*Directions*:
Only the pictures are to be left out; return the rest of the data exactly as it stands.

(Beginning of Input data)

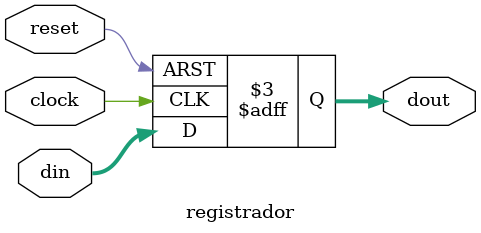
<source format=v>
module registrador #(
    parameter INITIAL_VALUE = 4'b0  
)(
    input wire clock, reset,
    input wire [3:0] din,  
    output reg [3:0] dout
);

    initial begin
        dout = INITIAL_VALUE; 
    end

    always @(negedge clock or posedge reset) begin
        if (reset) begin
            dout <= 4'b0; 
        end else begin
            dout <= din; 
        end
    end

endmodule
</source>
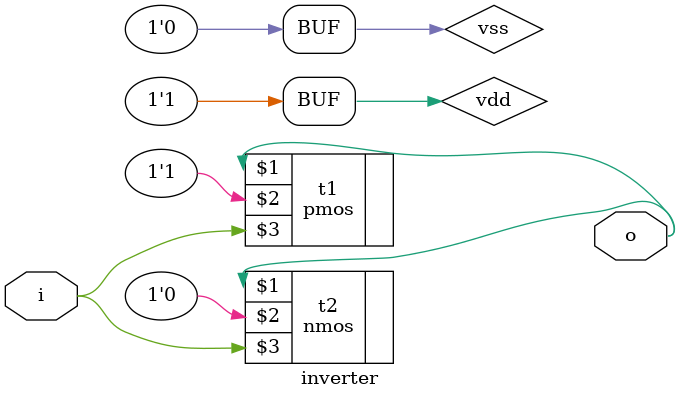
<source format=v>

module inverter(i,o);

//declare input and output ports
input i;
output o;

//declare supply and gnd
supply1 vdd;
supply0 vss;

//cmos logic
pmos t1(o,vdd,i);
nmos t2(o,vss,i);

//endmodule
endmodule


</source>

(End of Input data)

*Exercise solution*:
<source format=v>
module registrador #(
    parameter INITIAL_VALUE = 4'b0  
)(
    input wire clock, reset,
    input wire [3:0] din,  
    output reg [3:0] dout
);

    initial begin
        dout = INITIAL_VALUE; 
    end

    always @(negedge clock or posedge reset) begin
        if (reset) begin
            dout <= 4'b0; 
        end else begin
            dout <= din; 
        end
    end

endmodule
</source>
<source format=v>

module inverter(i,o);

//declare input and output ports
input i;
output o;

//declare supply and gnd
supply1 vdd;
supply0 vss;

//cmos logic
pmos t1(o,vdd,i);
nmos t2(o,vss,i);

//endmodule
endmodule


</source>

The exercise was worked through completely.